The surgeon must be satisfied with the patient's condition before proceeding with the perineal excision of the rectosigmoid. The estimated blood loss from the abdominal procedure, often more than realized unless accurately determined by the circulating nurse, should be replaced by blood transfusions, and the pulse and blood pressure should be established at a satisfactory level. Some prefer the two-team approach so that the perineal excision is carried out simultaneously with the abdominal procedure.
Historically, Miles then placed the patient on his or her left side in a modified Sims' position. Some surgeons prefer to change the patient to the lithotomy position by adjusting the stirrups to hold the legs. Some place the patient in prone-jackknife to complete the perineal resection. The change in position must be done gently and carefully; sudden shifts have been known to precipitate hypotension and shock. The pulse and blood pressure should be stabilized after the change in position before the final resection is started.
The anus and adjacent skin surfaces are prepared with the usual skin antiseptics. The legs and buttocks are covered with sterile drapes.

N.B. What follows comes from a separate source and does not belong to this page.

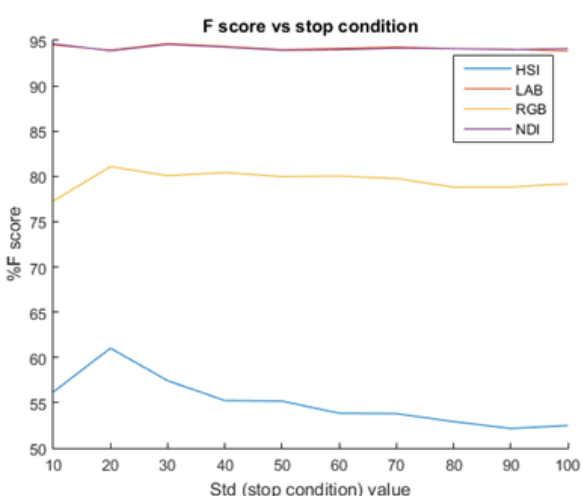
Figure 13. F-score vs. increasing STD value as the stop condition for the recursive function on the apple DB.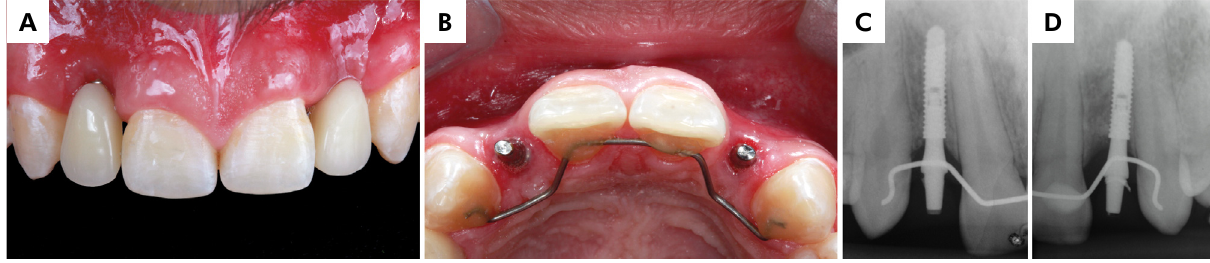
Figure 3. Patient presented loss of facial volume and papillae, color alteration and peri-implant recession (a,b) at both implants sites (#12 and #22). Even though the implants presented stable peri-implant bone at the interproximal aspect (c,d), there were esthetic and functional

The extent of the perineal excision is indicated in Figure 3. If the lesion is low and near the anus, a more radical excision is carried out. Operations for anal cancer will need to be extensive enough to excise the tumor with negative margins. If a large excision is contemplated, preoperative consultation should be made with a plastic surgeon, as myocutaneous flap reconstruction may be necessary. If the dissection has been carried down far enough from above, the perineal excision of the rectum and anus should be accomplished easily without undue loss of blood (Figure 1). To prevent contamination, the anus is sealed securely, either by several interrupted sutures of heavy silk or by a purse-string suture, and the skin is again cleansed with antiseptic solutions (Figure 3). An incision is outlined around the anus with anterior and posterior midline extensions (Figure 2). The skin in the region of the anal orifice is seized with several Allis forceps, and the incision is made through the skin and subcutaneous tissue at least 2 cm away from the closed anal orifice (Figure 4). All blood vessels are clamped and tied to prevent further loss of blood as the operation progresses (Figure 5). The margins of the wound are retracted laterally to assist in the exposure.

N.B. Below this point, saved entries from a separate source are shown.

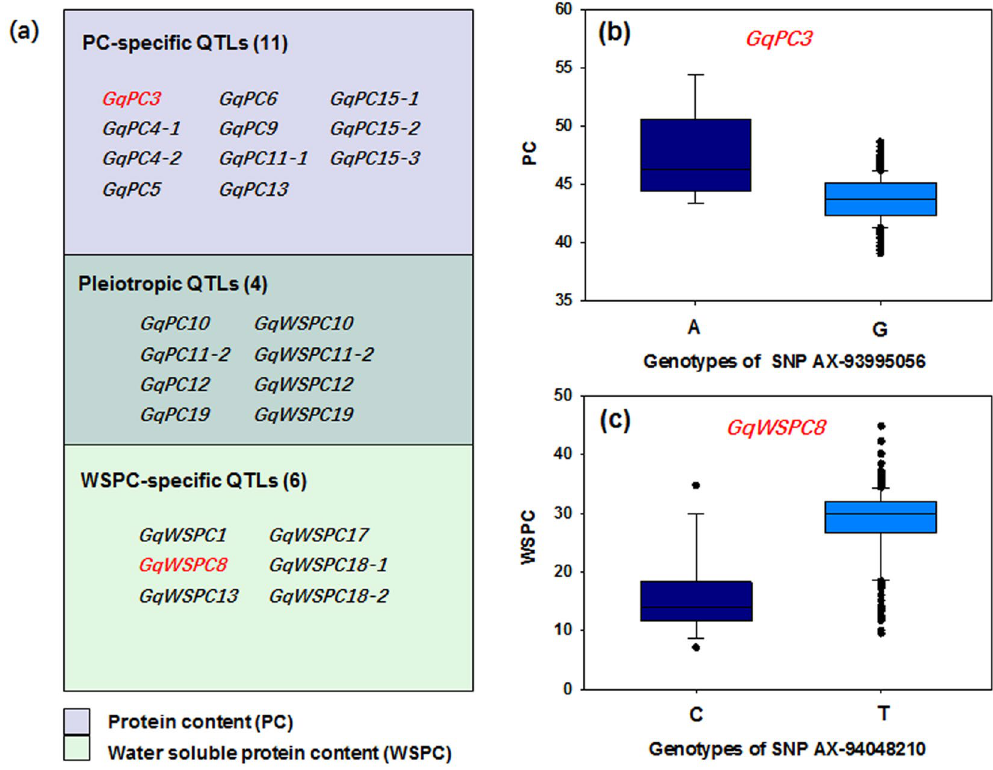
Figure 6. The genetic overlap between protein content (PC) and water-soluble protein content (WSPC) in the GWAS population. ( a ) Quantitative trait locus (QTL) categories and their number. ( b ) Associations between genotypes of SNP AX-93995056 and PC. Box plot of PC in 14 A-type and 195 G-type soybean accessions. The vertical axis indicates the PC. The PC of A-type accessions was significantly higher than that of G-type accessions ( t test, P = 3.17 × 10 − 8 ). ( c ) Associations between genotypes of SNP AX-94048210 and WSPC. Box plot of PC in 50 A-type and 169 G-type soybean accessions. The vertical axis indicates the WSPC. The WSPC of G-type accessions was significantly higher than that of A-type accessions ( t test, P = 1.01 × 10 − 29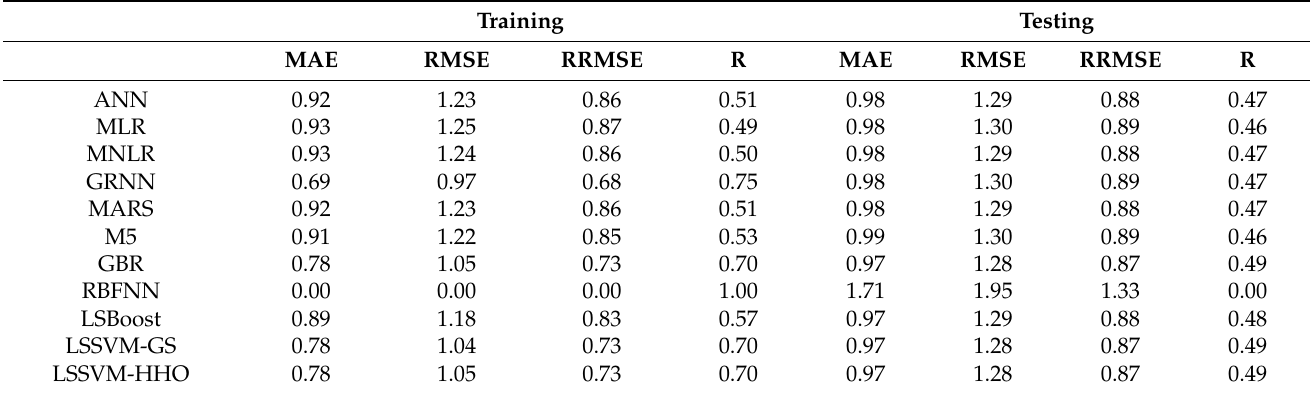
Table A2. Results of modeling WS with the base algorithms at the Sabzevar station.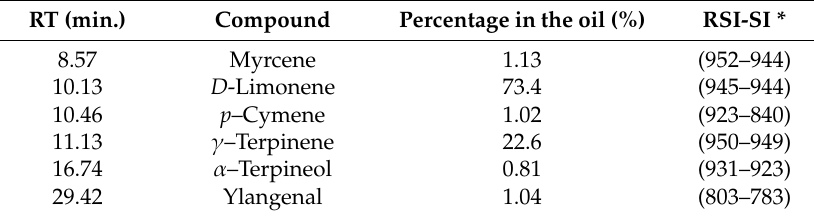
Table 4. Phytochemical composition of C. sinensis essential oil by GC/MS.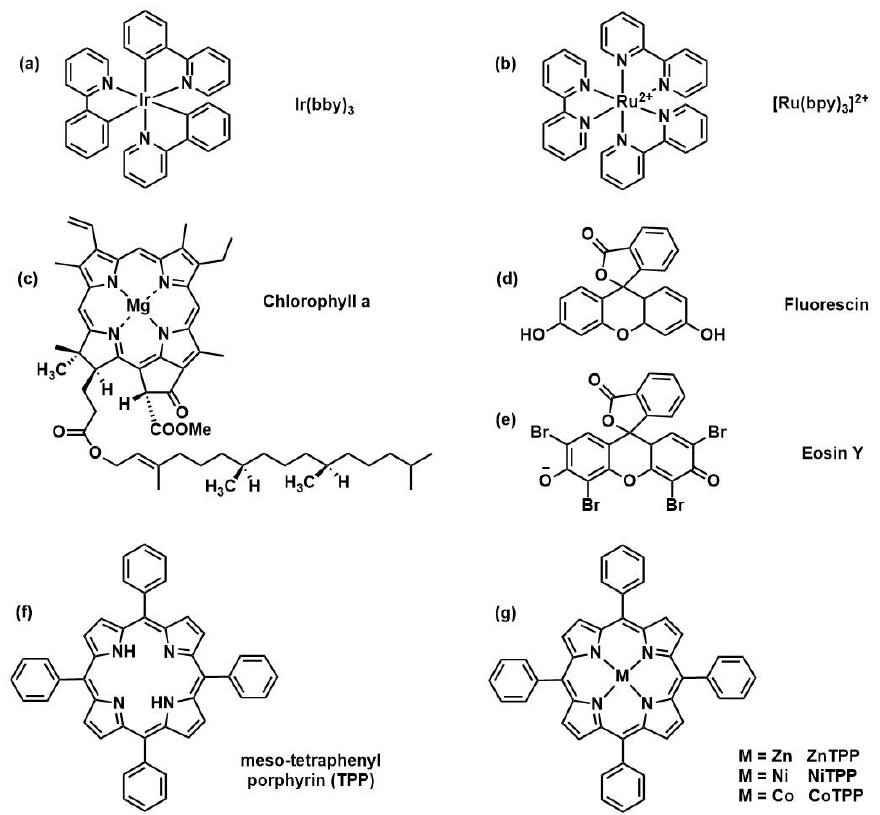
Figure 4. Selection of catalyst structures: (Ir(ppy) 3 ) [23], (Ru(bpy) 3 Cl 2 ) [30], chlorophyll a [31], Fluorescine [32], Eosine Y [32], and (metallo)porphyrin-based structures [33]. Porphyrins and metalloporphyrins are important functional molecules with a large, conjugated ring structure and typically strong absorbance in the visible region of the elec- tromagnetic spectrum and they exist in nature in the form of chlorophyll, heme, and VB 12 . Chlorophyll a (Chl a ) [31] was the first porphyrin-based structure analyzed as photocata- lysts and it was able to activate PET-RAFT polymerization. Shortly after also bacteriochlo- rophyll a (BChl a ) [34] was investigated thanks to its strong absorption at long wave- lengths from red to near-infrared (NIR) allowing to use of less energetic radiation with deep light penetration. Those initial works on chlorophyll paved the way to studies on a variety of non-toxic and low-cost metalloporphyrins with non-precious metals (Figure 4g). Zinc porphyrins [33] (in particular, 5,10,15,20-tetraphenyl-21H,23H-porphine zinc (ZnTPP)) were able to selectively activate photoinduced electron transfer-RAFT polymer- ization of trithiocarbonate compounds for the polymerization of styrene, (meth)acrylates and (meth)acrylamides under a broad range of wavelengths (from 435 to 655 nm). This photoredox catalyst has some advantages over the transition metal complexes above men- tioned such as a lower inhibition period in presence of oxygen, likely due to a specific interaction between Zn and trithiocarbonate sulfur atoms as it happens in nature, and light absorbance at lower energy. Also, metal-free porphyrin (tetraphenylporphyrin (TPP)) [35] was able to activate the polymerization but with less efficiency. For this reason, covalent conjugation with CTA was used to create acceptor-donor molecules in which TPP acted as a light-harvesting antenna donating the excited electron to the electron-ac- cepting thiocarbonylthio group. The proximity of reaction centers increasing the efficiency of electron transfer. Organic dyes provide another metal-free option for PET-RAFT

The posterior portion of the incision is extended backward over the coccyx, and the anus is tipped upward to enable its attachments to the coccyx to be severed more readily. After the anococcygeal raphe is severed and the presacral space is entered, the accumulated blood from above is suctioned out. The surgeon can then insert the index finger into the presacral space (Figure 6). The finger is swept laterally to identify the levator and muscles on either side. The levator muscle is exposed on one side and, with the finger held beneath it, is divided between paired clamps as far from the rectum as possible (Figure 7). Curved clamps should be applied to the levator ani muscles as they are divided to prevent the retraction of bleeding points. Following the ligation of all bleeding points on one side, a similar division of the levator ani muscles is carried out on the opposite side. Alternatively, the levator muscles may be transected with electrocautery, which can also control bleeding vessels. Vessels that are not easily coagulated with electrocautery should be individually secured with mattress or figure-of-eight absorbable sutures.